### Consigne:
Répondez à ces questions à partir de la dépêche ci-dessous :
1. Combien de morts les violences ont-elles fait à Sao Paulo, et en combien de temps ?
2. Que faisaient les 28 personnes au moment où elles ont été arrêtées ?
3. Quelle somme a été volée au siège de la Banque centrale de Fortaleza ?

### Extrait du document:
◇ ◇ ◇

Agence France-Presse -Brasilia

La police brésilienne a déjoué une série de cambriolages destinés à renflouer les finances de l'organisation criminelle responsable des violences qui ont fait 180 morts à Sao Paulo en trois mois, a-t-elle annoncé vendredi.

Un total de 28 personnes «très dangereuses», membres du Premier Commando de la Capitale (PCC), ont été arrêtées alors qu'elles creusaient un tunnel, ont indiqué les policiers.

Les autorités attribuent à cette même bande le cambriolage, il y a un an, du siège de la Banque centrale de Fortaleza, la capitale du Ceara (nord-est), considéré comme «le plus grand casse» de l'histoire du Brésil : l'équivalent de 70 millions de dollars y ont été volés et les auteurs du vol n'ont jamais été retrouvés.

Le ministre brésilien de la Justice, Marcio Thomaz Bastos, a affirmé que les personnes arrêtés vendredi «font partie d'une bande organisée au niveau national», spécialisée dans les cambriolages de banques et d'entreprises de sécurité bancaire.

◇ ◇ ◇

### Extraits de données:
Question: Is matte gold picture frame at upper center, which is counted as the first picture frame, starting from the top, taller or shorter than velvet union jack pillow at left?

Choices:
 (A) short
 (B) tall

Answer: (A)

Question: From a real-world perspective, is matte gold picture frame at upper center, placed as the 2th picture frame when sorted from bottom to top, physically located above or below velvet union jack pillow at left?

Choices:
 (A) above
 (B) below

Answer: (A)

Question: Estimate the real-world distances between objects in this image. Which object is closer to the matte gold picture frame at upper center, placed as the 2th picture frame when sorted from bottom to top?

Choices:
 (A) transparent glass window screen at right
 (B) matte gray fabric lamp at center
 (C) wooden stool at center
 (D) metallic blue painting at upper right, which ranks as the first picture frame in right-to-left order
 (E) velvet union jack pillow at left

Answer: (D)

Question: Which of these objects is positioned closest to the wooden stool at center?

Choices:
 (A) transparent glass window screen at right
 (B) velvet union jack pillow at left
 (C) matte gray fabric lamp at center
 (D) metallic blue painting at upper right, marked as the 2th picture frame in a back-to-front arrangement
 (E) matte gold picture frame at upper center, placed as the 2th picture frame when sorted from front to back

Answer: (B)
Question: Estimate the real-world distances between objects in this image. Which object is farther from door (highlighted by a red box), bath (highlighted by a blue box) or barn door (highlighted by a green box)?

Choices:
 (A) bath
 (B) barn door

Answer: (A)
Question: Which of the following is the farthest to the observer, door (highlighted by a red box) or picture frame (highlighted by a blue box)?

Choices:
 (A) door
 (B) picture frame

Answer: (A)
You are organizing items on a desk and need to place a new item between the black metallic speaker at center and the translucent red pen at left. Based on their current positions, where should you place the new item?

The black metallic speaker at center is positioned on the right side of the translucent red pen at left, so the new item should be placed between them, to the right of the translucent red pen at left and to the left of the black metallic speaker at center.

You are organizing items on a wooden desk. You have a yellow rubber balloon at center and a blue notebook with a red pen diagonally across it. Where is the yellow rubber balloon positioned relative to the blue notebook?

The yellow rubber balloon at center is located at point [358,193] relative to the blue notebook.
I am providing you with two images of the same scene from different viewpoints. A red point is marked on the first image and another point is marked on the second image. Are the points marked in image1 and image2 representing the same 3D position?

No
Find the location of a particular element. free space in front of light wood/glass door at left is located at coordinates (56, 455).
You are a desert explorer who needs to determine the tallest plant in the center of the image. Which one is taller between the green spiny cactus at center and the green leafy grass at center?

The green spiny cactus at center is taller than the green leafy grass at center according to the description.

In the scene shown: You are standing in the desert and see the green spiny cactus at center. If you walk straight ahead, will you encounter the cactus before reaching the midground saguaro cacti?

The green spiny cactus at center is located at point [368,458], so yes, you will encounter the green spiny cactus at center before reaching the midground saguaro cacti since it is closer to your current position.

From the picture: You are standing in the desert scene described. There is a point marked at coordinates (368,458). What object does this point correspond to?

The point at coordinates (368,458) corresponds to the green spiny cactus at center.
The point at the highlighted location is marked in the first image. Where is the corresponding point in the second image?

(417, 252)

◇ ◇ ◇

### Corrigé:
1. 180 morts en trois mois.
2. Elles creusaient un tunnel.
3. L'équivalent de 70 millions de dollars.